**Data records**
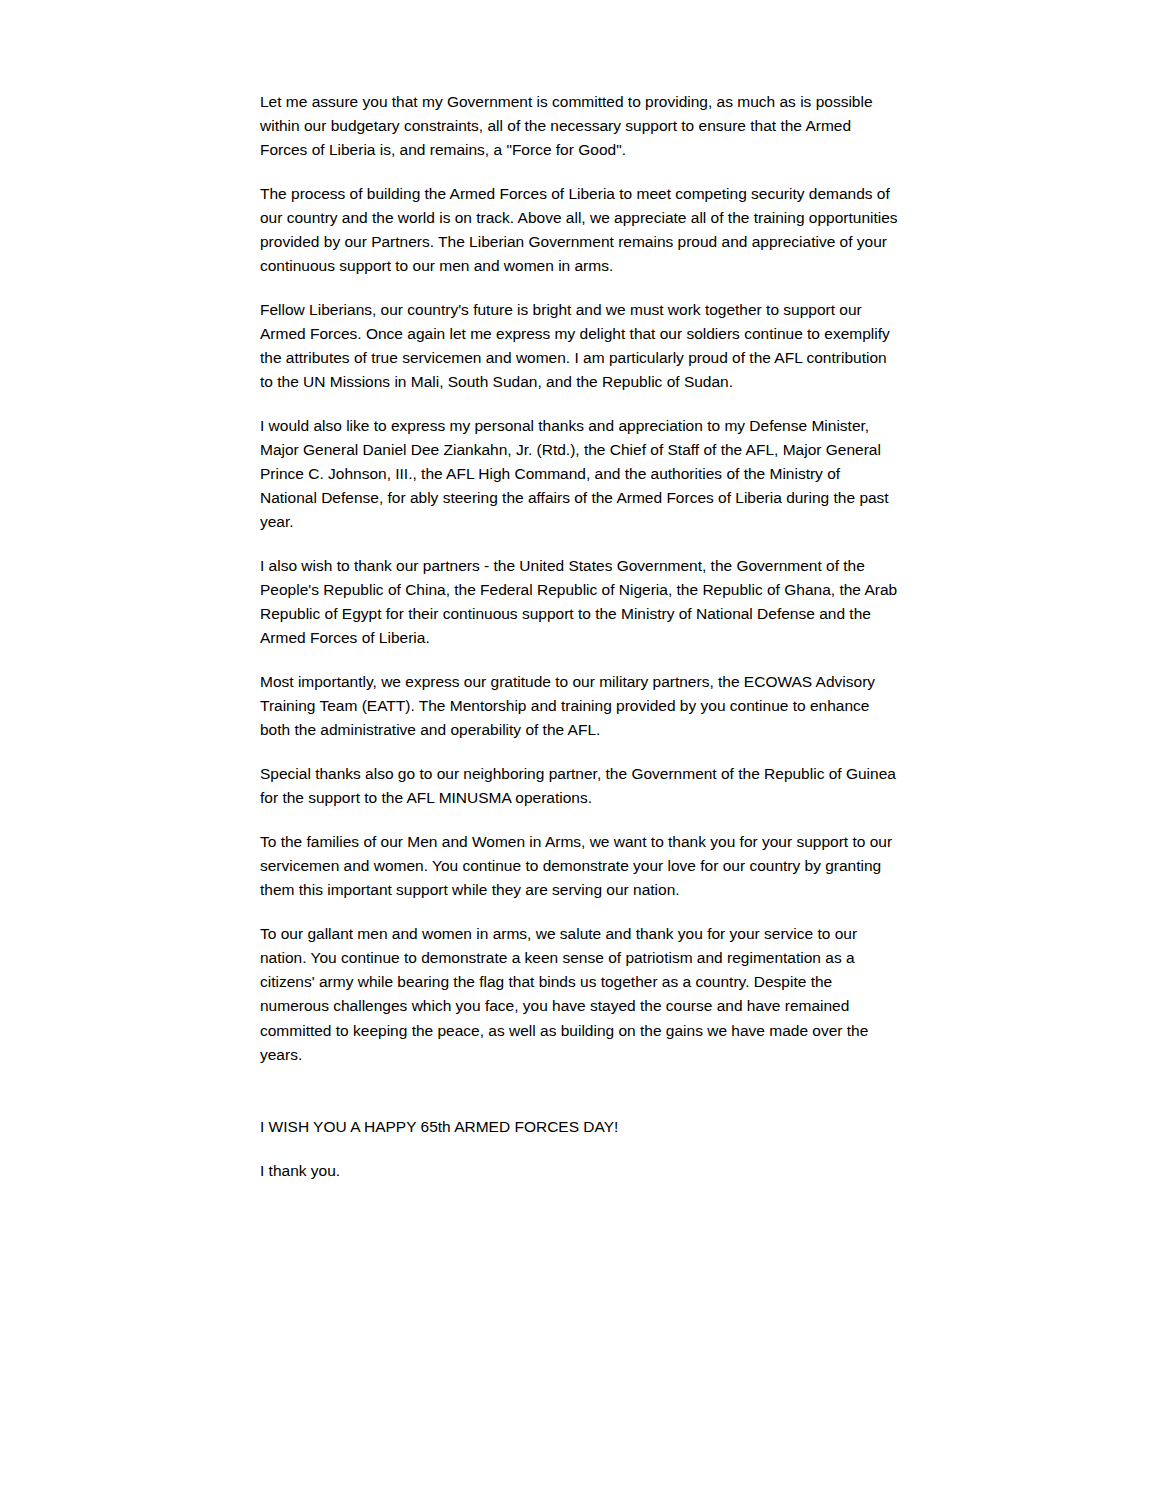Let me assure you that my Government is committed to providing, as much as is possible within our budgetary constraints, all of the necessary support to ensure that the Armed Forces of Liberia is, and remains, a "Force for Good".
The process of building the Armed Forces of Liberia to meet competing security demands of our country and the world is on track. Above all, we appreciate all of the training opportunities provided by our Partners. The Liberian Government remains proud and appreciative of your continuous support to our men and women in arms.
Fellow Liberians, our country's future is bright and we must work together to support our Armed Forces. Once again let me express my delight that our soldiers continue to exemplify the attributes of true servicemen and women. I am particularly proud of the AFL contribution to the UN Missions in Mali, South Sudan, and the Republic of Sudan.
I would also like to express my personal thanks and appreciation to my Defense Minister, Major General Daniel Dee Ziankahn, Jr. (Rtd.), the Chief of Staff of the AFL, Major General Prince C. Johnson, III., the AFL High Command, and the authorities of the Ministry of National Defense, for ably steering the affairs of the Armed Forces of Liberia during the past year.
I also wish to thank our partners - the United States Government, the Government of the People's Republic of China, the Federal Republic of Nigeria, the Republic of Ghana, the Arab Republic of Egypt for their continuous support to the Ministry of National Defense and the Armed Forces of Liberia.
Most importantly, we express our gratitude to our military partners, the ECOWAS Advisory Training Team (EATT). The Mentorship and training provided by you continue to enhance both the administrative and operability of the AFL.
Special thanks also go to our neighboring partner, the Government of the Republic of Guinea for the support to the AFL MINUSMA operations.
To the families of our Men and Women in Arms, we want to thank you for your support to our servicemen and women. You continue to demonstrate your love for our country by granting them this important support while they are serving our nation.
To our gallant men and women in arms, we salute and thank you for your service to our nation. You continue to demonstrate a keen sense of patriotism and regimentation as a citizens' army while bearing the flag that binds us together as a country. Despite the numerous challenges which you face, you have stayed the course and have remained committed to keeping the peace, as well as building on the gains we have made over the years.
I WISH YOU A HAPPY 65th ARMED FORCES DAY!
I thank you.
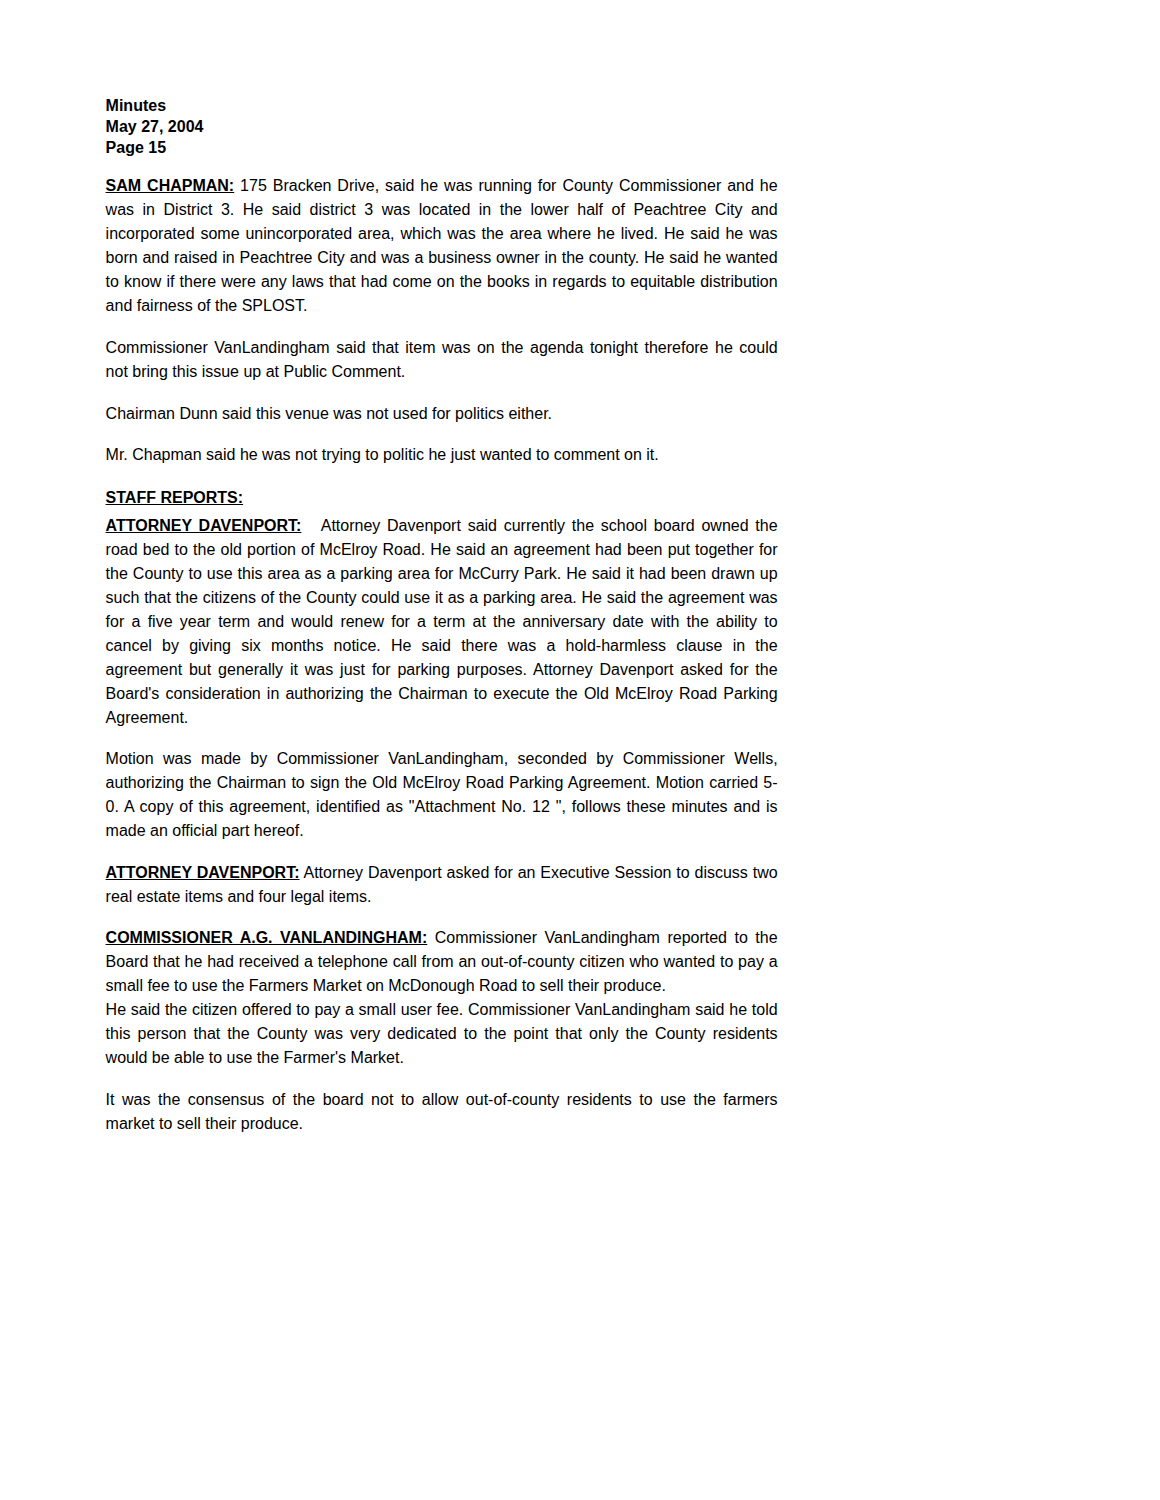Minutes
May 27, 2004
Page 15
SAM CHAPMAN: 175 Bracken Drive, said he was running for County Commissioner and he was in District 3. He said district 3 was located in the lower half of Peachtree City and incorporated some unincorporated area, which was the area where he lived. He said he was born and raised in Peachtree City and was a business owner in the county. He said he wanted to know if there were any laws that had come on the books in regards to equitable distribution and fairness of the SPLOST.
Commissioner VanLandingham said that item was on the agenda tonight therefore he could not bring this issue up at Public Comment.
Chairman Dunn said this venue was not used for politics either.
Mr. Chapman said he was not trying to politic he just wanted to comment on it.
STAFF REPORTS:
ATTORNEY DAVENPORT: Attorney Davenport said currently the school board owned the road bed to the old portion of McElroy Road. He said an agreement had been put together for the County to use this area as a parking area for McCurry Park. He said it had been drawn up such that the citizens of the County could use it as a parking area. He said the agreement was for a five year term and would renew for a term at the anniversary date with the ability to cancel by giving six months notice. He said there was a hold-harmless clause in the agreement but generally it was just for parking purposes. Attorney Davenport asked for the Board's consideration in authorizing the Chairman to execute the Old McElroy Road Parking Agreement.
Motion was made by Commissioner VanLandingham, seconded by Commissioner Wells, authorizing the Chairman to sign the Old McElroy Road Parking Agreement. Motion carried 5-0. A copy of this agreement, identified as "Attachment No. 12 ", follows these minutes and is made an official part hereof.
ATTORNEY DAVENPORT: Attorney Davenport asked for an Executive Session to discuss two real estate items and four legal items.
COMMISSIONER A.G. VANLANDINGHAM: Commissioner VanLandingham reported to the Board that he had received a telephone call from an out-of-county citizen who wanted to pay a small fee to use the Farmers Market on McDonough Road to sell their produce.
He said the citizen offered to pay a small user fee. Commissioner VanLandingham said he told this person that the County was very dedicated to the point that only the County residents would be able to use the Farmer's Market.
It was the consensus of the board not to allow out-of-county residents to use the farmers market to sell their produce.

**Exercise objective**
Show all of the lines above in which "said" is present.

**Answer for this exercise**
SAM CHAPMAN: 175 Bracken Drive, said he was running for County Commissioner and he was in District 3. He said district 3 was located in the lower half of Peachtree City and incorporated some unincorporated area, which was the area where he lived. He said he was born and raised in Peachtree City and was a business owner in the county. He said he wanted to know if there were any laws that had come on the books in regards to equitable distribution and fairness of the SPLOST.
Commissioner VanLandingham said that item was on the agenda tonight therefore he could not bring this issue up at Public Comment.
Chairman Dunn said this venue was not used for politics either.
Mr. Chapman said he was not trying to politic he just wanted to comment on it.
ATTORNEY DAVENPORT: Attorney Davenport said currently the school board owned the road bed to the old portion of McElroy Road. He said an agreement had been put together for the County to use this area as a parking area for McCurry Park. He said it had been drawn up such that the citizens of the County could use it as a parking area. He said the agreement was for a five year term and would renew for a term at the anniversary date with the ability to cancel by giving six months notice. He said there was a hold-harmless clause in the agreement but generally it was just for parking purposes. Attorney Davenport asked for the Board's consideration in authorizing the Chairman to execute the Old McElroy Road Parking Agreement.
He said the citizen offered to pay a small user fee. Commissioner VanLandingham said he told this person that the County was very dedicated to the point that only the County residents would be able to use the Farmer's Market.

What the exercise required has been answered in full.